Com a glória, entretanto, vieram responsabilidade e enorme pressão. Ele não poderia jogar novamente. Ficou três anos afastado dos tabuleiros, antes do precioso título ele tinha trabalhado sua vida inteira para então se omitir em 1975. Astronômicas somas de dinheiro foram oferecidas para atrai-lo de volta. Poderia ter jogado contra o novo campeão, Anatoly Karpov, por 5 milhões de dólares. Oportunidades existiram, mas Fischer tinha uma força simplesmente destrutiva. Ele arruinou a máquina soviética de xadrez, mas não poderia construir nada em seu lugar. Era um rival ideal, mas um desastroso campeão.
A sabedoria comum diz que Bobby Fischer foi uma honesta e insolente criança que queria as coisas de sua própria maneira. Eu acredito que ele era consciente de suas ações e do efeito psicológico que suas atitudes tinham sobre seus oponentes. O honrado Spassky foi mal-preparado para lidar com o hostil americano em Reykjavik. Em 1975, o desafiador de Bobby foi o jovem Karpov, o qual eu encontraria mais tarde em cinco consecutivos campeonatos
mundiais.
Incapaz de pensar em derrota, Fischer abandonou o xadrez. Privado da única coisa que queria fazer na vida, direcionou sua energia destrutiva para dentro de si mesmo, relacionou-se com uma mortal anti-semitista (apesar de sua própria herança judaica).
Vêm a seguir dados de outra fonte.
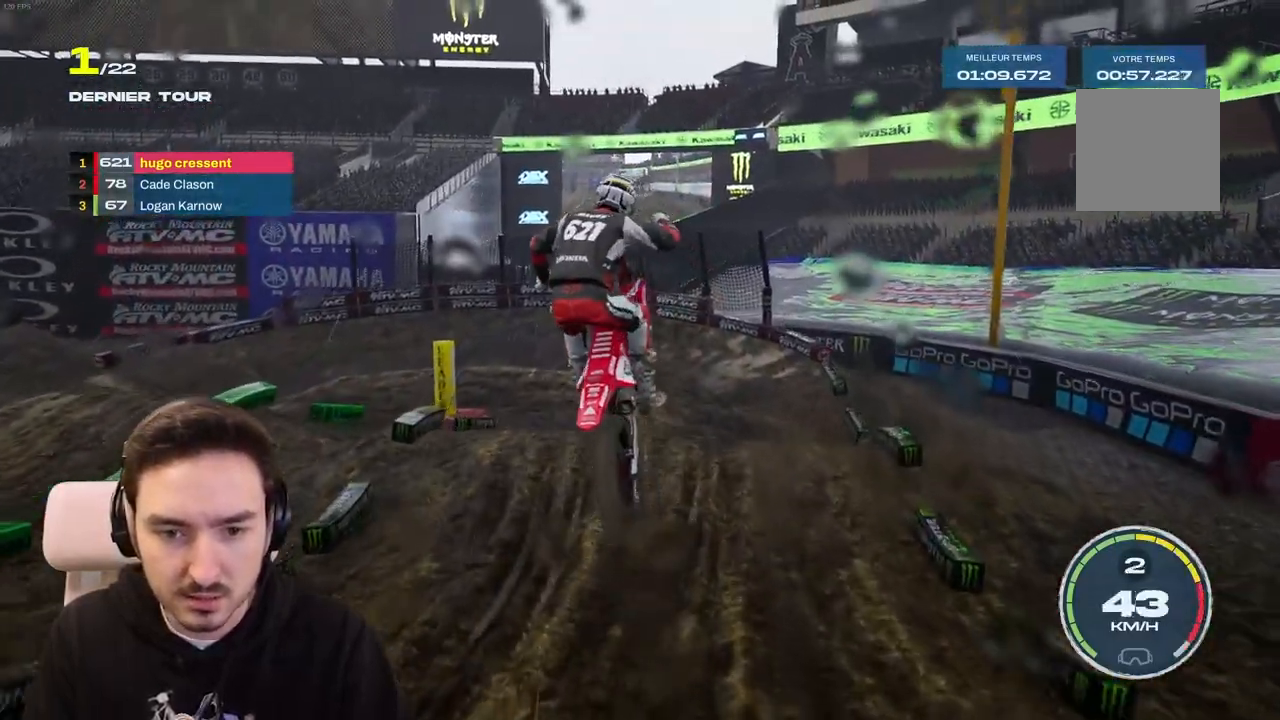
{"buttons": [], "left_stick": "center", "right_stick": "center", "events": [[50, "right_stick", "up-left"], [200, "right_stick", "up"], [317, "right_stick", "center"]]}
O seu drama teve um ato final em 1992, quando, com quase 50 anos de idade, ele foi retirado da reclusão, seduzido por milhões para uma nova disputa contra Spassky na Iugoslávia, violando sanções internacionais. O jogo foi previsivelmente enferrujado, embora existissem faíscas do velho e brilhante Fischer. Seu equilíbrio mental, entretanto, tinha enfraquecido ainda mais durante os vinte anos de solidão. Mais tarde, Bobby profanaria comentários acusadores de conspirações israelenses para uma recepção cordial nos eventos de 11 de setembro.
Apesar da feiúra de sua decadência, é digno de ser lembrado pelas grandes coisas que fez pelo xadrez e por suas imortais partidas. Eu prefiro concentrar-me em não deixar que sua tragédia pessoal se torne a tragédia do xadrez.
Uma geração inteira de grandes jogadores americanos aprendeu o jogo quando crianças graças a Fischer. O próspero movimento escolar de hoje poderia estar prejudicado tanto quanto sua desdita e confiança fizeram manchetes
pelo mundo. As pessoas podem acreditar que isto é o que acontece quando um gênio joga xadrez - em vez do que acontece com uma mente fraca que deixa sua vida oculta.